| What the task requires |
Find every line in the records below that holds the word "irreversibility" and copy it.
*** Task input ***
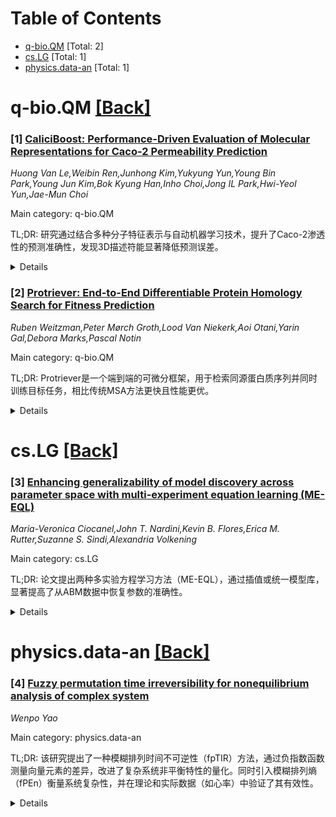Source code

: <div id=toc></div>

# Table of Contents

- [q-bio.QM](#q-bio.QM) [Total: 2]
- [cs.LG](#cs.LG) [Total: 1]
- [physics.data-an](#physics.data-an) [Total: 1]


<div id='q-bio.QM'></div>

# q-bio.QM [[Back]](#toc)

### [1] [CaliciBoost: Performance-Driven Evaluation of Molecular Representations for Caco-2 Permeability Prediction](https://arxiv.org/abs/2506.08059)
*Huong Van Le,Weibin Ren,Junhong Kim,Yukyung Yun,Young Bin Park,Young Jun Kim,Bok Kyung Han,Inho Choi,Jong IL Park,Hwi-Yeol Yun,Jae-Mun Choi*

Main category: q-bio.QM

TL;DR: 研究通过结合多种分子特征表示与自动机器学习技术，提升了Caco-2渗透性的预测准确性，发现3D描述符能显著降低预测误差。


<details>
  <summary>Details</summary>
Motivation: 提高早期药物发现中Caco-2渗透性预测的准确性和效率。

Method: 系统评估八种分子特征表示（如2D/3D描述符、结构指纹、深度学习嵌入）与自动机器学习技术，使用不同规模和多样性的数据集验证模型性能。

Result: PaDEL、Mordred和RDKit描述符表现最佳，AutoML模型CaliciBoost的MAE性能最优，3D描述符使MAE降低15.73%。

Conclusion: AutoML方法在ADMET建模中效果显著，为数据有限的任务提供了实用的特征选择指导。

Abstract: Caco-2 permeability serves as a critical in vitro indicator for predicting
the oral absorption of drug candidates during early-stage drug discovery. To
enhance the accuracy and efficiency of computational predictions, we
systematically investigated the impact of eight molecular feature
representation types including 2D/3D descriptors, structural fingerprints, and
deep learning-based embeddings combined with automated machine learning
techniques to predict Caco-2 permeability. Using two datasets of differing
scale and diversity (TDC benchmark and curated OCHEM data), we assessed model
performance across representations and identified PaDEL, Mordred, and RDKit
descriptors as particularly effective for Caco-2 prediction. Notably, the
AutoML-based model CaliciBoost achieved the best MAE performance. Furthermore,
for both PaDEL and Mordred representations, the incorporation of 3D descriptors
resulted in a 15.73% reduction in MAE compared to using 2D features alone, as
confirmed by feature importance analysis. These findings highlight the
effectiveness of AutoML approaches in ADMET modeling and offer practical
guidance for feature selection in data-limited prediction tasks.

</details>


### [2] [Protriever: End-to-End Differentiable Protein Homology Search for Fitness Prediction](https://arxiv.org/abs/2506.08954)
*Ruben Weitzman,Peter Mørch Groth,Lood Van Niekerk,Aoi Otani,Yarin Gal,Debora Marks,Pascal Notin*

Main category: q-bio.QM

TL;DR: Protriever是一个端到端的可微分框架，用于检索同源蛋白质序列并同时训练目标任务，相比传统MSA方法更快且性能更优。


<details>
  <summary>Details</summary>
Motivation: 传统基于MSA的同源序列检索方法计算成本高，难以处理高度分化的序列或复杂的插入/删除模式，且与下游建模目标无关。

Method: Protriever通过端到端可微分框架，学习检索相关同源序列并同时训练目标任务，支持高效向量搜索。

Result: 在蛋白质适应性预测任务中，Protriever性能优于基于MSA的序列模型，且速度快两个数量级。

Conclusion: Protriever提供了一种可扩展的替代方案，适用于不同检索策略和蛋白质数据库。

Abstract: Retrieving homologous protein sequences is essential for a broad range of
protein modeling tasks such as fitness prediction, protein design, structure
modeling, and protein-protein interactions. Traditional workflows have relied
on a two-step process: first retrieving homologs via Multiple Sequence
Alignments (MSA), then training models on one or more of these alignments.
However, MSA-based retrieval is computationally expensive, struggles with
highly divergent sequences or complex insertions & deletions patterns, and
operates independently of the downstream modeling objective. We introduce
Protriever, an end-to-end differentiable framework that learns to retrieve
relevant homologs while simultaneously training for the target task. When
applied to protein fitness prediction, Protriever achieves state-of-the-art
performance compared to sequence-based models that rely on MSA-based homolog
retrieval, while being two orders of magnitude faster through efficient vector
search. Protriever is both architecture- and task-agnostic, and can flexibly
adapt to different retrieval strategies and protein databases at inference time
-- offering a scalable alternative to alignment-centric approaches.

</details>


<div id='cs.LG'></div>

# cs.LG [[Back]](#toc)

### [3] [Enhancing generalizability of model discovery across parameter space with multi-experiment equation learning (ME-EQL)](https://arxiv.org/abs/2506.08916)
*Maria-Veronica Ciocanel,John T. Nardini,Kevin B. Flores,Erica M. Rutter,Suzanne S. Sindi,Alexandria Volkening*

Main category: cs.LG

TL;DR: 论文提出两种多实验方程学习方法（ME-EQL），通过插值或统一模型库，显著提高了从ABM数据中恢复参数的准确性。


<details>
  <summary>Details</summary>
Motivation: ABM计算密集且难以解析，传统EQL方法需要大量模拟，泛化性不足。

Method: 提出OAT ME-EQL（逐个参数集学习并插值）和ES ME-EQL（跨参数统一模型库）。

Result: 两种方法显著降低参数恢复误差，OAT ME-EQL在参数空间泛化性更优。

Conclusion: ME-EQL提升了复杂生物系统模型的泛化性和可解释性。

Abstract: Agent-based modeling (ABM) is a powerful tool for understanding
self-organizing biological systems, but it is computationally intensive and
often not analytically tractable. Equation learning (EQL) methods can derive
continuum models from ABM data, but they typically require extensive
simulations for each parameter set, raising concerns about generalizability. In
this work, we extend EQL to Multi-experiment equation learning (ME-EQL) by
introducing two methods: one-at-a-time ME-EQL (OAT ME-EQL), which learns
individual models for each parameter set and connects them via interpolation,
and embedded structure ME-EQL (ES ME-EQL), which builds a unified model library
across parameters. We demonstrate these methods using a birth--death mean-field
model and an on-lattice agent-based model of birth, death, and migration with
spatial structure. Our results show that both methods significantly reduce the
relative error in recovering parameters from agent-based simulations, with OAT
ME-EQL offering better generalizability across parameter space. Our findings
highlight the potential of equation learning from multiple experiments to
enhance the generalizability and interpretability of learned models for complex
biological systems.

</details>


<div id='physics.data-an'></div>

# physics.data-an [[Back]](#toc)

### [4] [Fuzzy permutation time irreversibility for nonequilibrium analysis of complex system](https://arxiv.org/abs/2506.08058)
*Wenpo Yao*

Main category: physics.data-an

TL;DR: 该研究提出了一种模糊排列时间不可逆性（fpTIR）方法，通过负指数函数测量向量元素的差异，改进了复杂系统非平衡特性的量化。同时引入模糊排列熵（fPEn）衡量系统复杂性，并在理论和实际数据（如心率）中验证了其有效性。


<details>
  <summary>Details</summary>
Motivation: 传统的排列时间不可逆性方法因粗粒度化无法准确表示时间结构的详细信息，因此需要一种更精确的方法来量化复杂系统的非平衡特性。

Method: 提出fpTIR方法，基于负指数函数计算向量元素的差异，构建幅度排列并计算其隶属度，测量前后向序列的概率分布差异。同时计算模糊排列熵（fPEn）以衡量系统复杂性。

Result: fpTIR能有效量化系统的非平衡特性，提高心率分析的准确性。但在混沌序列中，fpTIR与fPEn结果存在差异，甚至在心率分析中结果相反，其中fpTIR结果与衰老和疾病复杂性损失理论一致。

Conclusion: fpTIR能准确表征序列结构，提升复杂系统非平衡分析的精度，为非平衡动力学和熵复杂性研究提供了理论基础。

Abstract: Permutation time irreversibility is an important method to quantify
nonequilibrium characteristics of complex systems; however, ordinal pattern is
a coarse-graining alternative of temporal structure and cannot accurately
represent detailed structural information. This study aims to propose a fuzzy
permutation time irreversibility (fpTIR) by measuring the difference between
vector elements based on a negative exponential function. The amplitude
permutation of vector is constructed and its membership degree is calculated;
then, the difference in probability distribution between the forward and
backward sequences is measured for fpTIR. To compare and measure the system's
complexity, the Shannon entropy is calculated as the average amount of
information in the fuzzy permutation probability distribution, i.e., fuzzy
permutation entropy (fPEn). According to the surrogate theory, mode series are
generated using logistic, Henon, and first-order autoregressive systems to
verify the fpTIR, which is then used to analyze the heartbeats of patients with
congestive heart failure and healthy elderly and young participants from the
PhysioNet database. Results suggest that the fpTIR effectively measures the
system's nonequilibrium characteristics, thus improving the accuracy of
heartbeat analysis. However, in analyzing probability distributions, the fpTIR
and fPEn exhibit discrepancies in the chaotic series and even opposite results
in the heartbeats, wherein the results of fpTIR are consistent with the theory
of complexity loss in aging and disease. Overall, the fpTIR accurately
characterizes the structure of the sequences and enhances the accuracy of the
nonequilibrium analysis of complex systems, providing a theoretical basis for
exploring complex systems from the perspectives of nonequilibrium dynamics and
entropy complexity.

</details>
*** End of Task input ***
| Answer for this exercise |
### [4] [Fuzzy permutation time irreversibility for nonequilibrium analysis of complex system](https://arxiv.org/abs/2506.08058)
Abstract: Permutation time irreversibility is an important method to quantify
permutation time irreversibility (fpTIR) by measuring the difference between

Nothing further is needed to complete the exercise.